August 27, 2009

2 Min Read

Louisiana’s soybean harvest is just getting started. A small portion of the crop is out of the fields, and these early-harvested beans revealed lingering effects of the midsummer drought, according to experts with the LSU AgCenter.

Some farmers are seeing low yields, said LSU AgCenter soybean specialist Ron Levy.

“A lot of these beans that were early went through the worst part of the drought,” Levy said. “We’re seeing late-season disease issues in there — quality issues and yield losses.”

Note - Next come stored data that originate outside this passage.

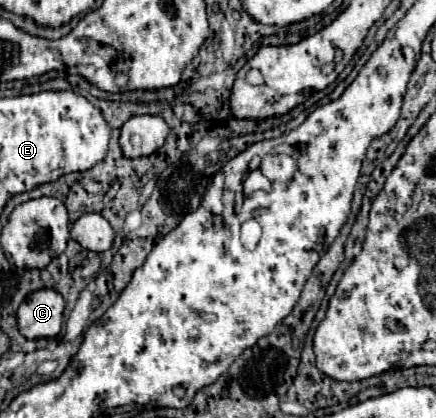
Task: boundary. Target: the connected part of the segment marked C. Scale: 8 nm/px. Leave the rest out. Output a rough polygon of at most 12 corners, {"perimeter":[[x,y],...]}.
{"perimeter":[[55,289],[31,293],[17,311],[27,339],[57,337],[65,301]]}

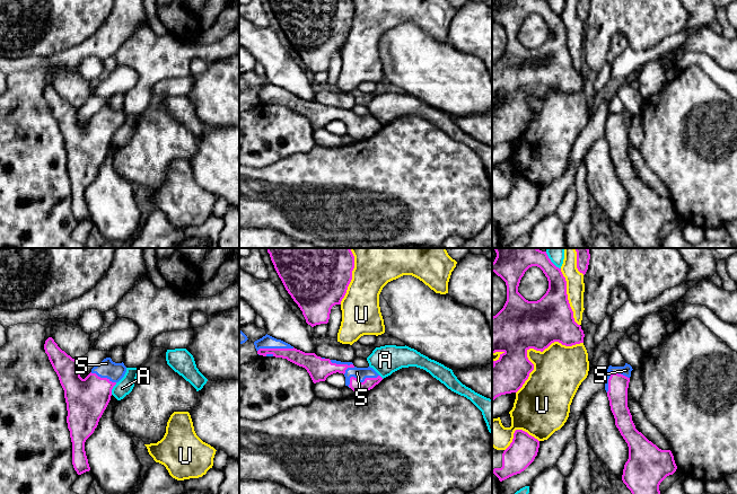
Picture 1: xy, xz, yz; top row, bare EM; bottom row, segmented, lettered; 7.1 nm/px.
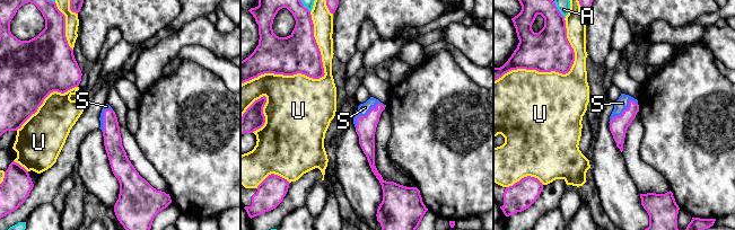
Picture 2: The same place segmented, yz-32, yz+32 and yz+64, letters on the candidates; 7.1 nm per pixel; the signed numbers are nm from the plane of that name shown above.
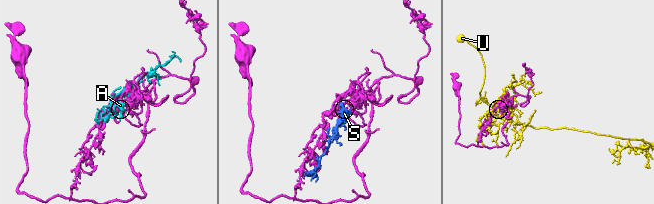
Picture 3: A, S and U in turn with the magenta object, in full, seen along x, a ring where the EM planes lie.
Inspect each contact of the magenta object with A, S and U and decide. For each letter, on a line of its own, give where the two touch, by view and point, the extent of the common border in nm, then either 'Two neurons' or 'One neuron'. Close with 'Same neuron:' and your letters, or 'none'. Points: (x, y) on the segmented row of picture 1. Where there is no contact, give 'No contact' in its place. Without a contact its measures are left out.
A: Touches magenta at xy (112, 388). Shared border 100 nm. Two neurons
S: Touches magenta at xz (359, 381). Shared border 240 nm. One neuron
U: Touches magenta at yz (534, 349). Shared border 600 nm. Two neurons
Same neuron: S

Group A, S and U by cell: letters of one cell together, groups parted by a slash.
A / S / U

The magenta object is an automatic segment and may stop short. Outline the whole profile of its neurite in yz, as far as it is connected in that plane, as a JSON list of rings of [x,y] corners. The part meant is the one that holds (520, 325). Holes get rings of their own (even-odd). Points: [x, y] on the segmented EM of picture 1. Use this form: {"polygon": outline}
{"polygon": [[[493,248],[497,257],[492,263],[492,272],[500,276],[507,285],[507,301],[503,308],[492,317],[492,353],[500,352],[500,358],[492,364],[492,400],[506,394],[517,392],[529,373],[534,370],[534,364],[527,358],[527,351],[534,349],[543,352],[552,343],[559,342],[565,346],[572,346],[584,343],[584,330],[581,326],[574,321],[573,311],[570,307],[567,294],[567,281],[561,268],[556,267],[549,258],[546,252],[538,248]],[[532,267],[539,267],[549,281],[546,293],[537,301],[526,300],[519,292],[518,286],[525,272]]]}

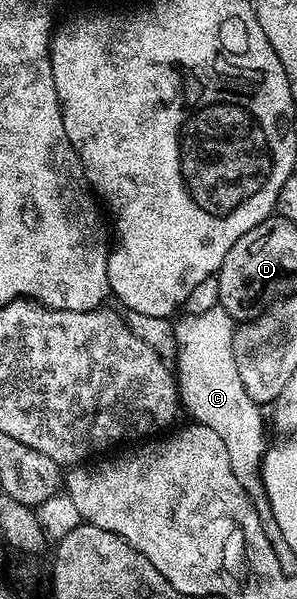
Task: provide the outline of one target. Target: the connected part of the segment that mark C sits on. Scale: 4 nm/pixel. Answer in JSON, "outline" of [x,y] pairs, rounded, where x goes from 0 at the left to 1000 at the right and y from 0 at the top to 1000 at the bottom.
{"outline":[[[741,511],[694,519],[687,524],[613,524],[582,536],[586,543],[586,594],[593,608],[593,633],[599,638],[599,666],[609,679],[640,693],[636,699],[657,708],[700,711],[700,718],[741,725],[754,745],[768,745],[768,765],[781,771],[781,791],[795,791],[795,805],[835,825],[869,853],[869,863],[886,881],[923,881],[916,845],[892,825],[882,803],[882,765],[899,755],[902,736],[882,730],[882,688],[872,676],[822,651],[822,638],[808,631],[808,616],[795,613],[795,584],[788,583],[788,549],[795,538]]]}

Although farmers typically get yields of 30-40 bushels to the acre, some are getting yields in the teens. Levy said farmers are seeing plants that are short and don’t have full canopies.

The disease Asian soybean rust has been found in soybeans in a number of parishes, but LSU AgCenter researchers say there is no reason for alarm.

“We’re finding the rust in only late-maturing beans,” said LSU AgCenter plant pathologist Boyd Padgett. “They’re in the R7 stage, which is close to harvest. They’re beyond needing any protection anyway. They’re trying to finish up and dry down so we can get in the field and harvest them.”

Padgett recommends growers keep an eye on their crop. He said they only need to spray fungicides for the disease if their soybeans are in early stages of maturity with good yield potential and weather conditions are favorable for rust development.

“That would be temperatures in the 60s to upper 70s and about six to 10 hours of leaf wetness” a day, Padgett said.

Growers should watch out for other diseases as well, such as cercospera blight, the LSU AgCenter plant pathologist added.

LSU AgCenter observers said insects have been a problem in some soybean fields, and infestations of late-season insects are increasing but shouldn’t cause much damage at this point.

“We’ve seen some hot spots here and there that had to be treated,” Levy said. “Some of the fields are already getting to the point where farmers are going to be defoliating, so the insects are not going to hurt the yields very much there.”

The LSU AgCenter experts agreed growers will have a better idea of how the crop will yield as more fields are harvested in the coming weeks.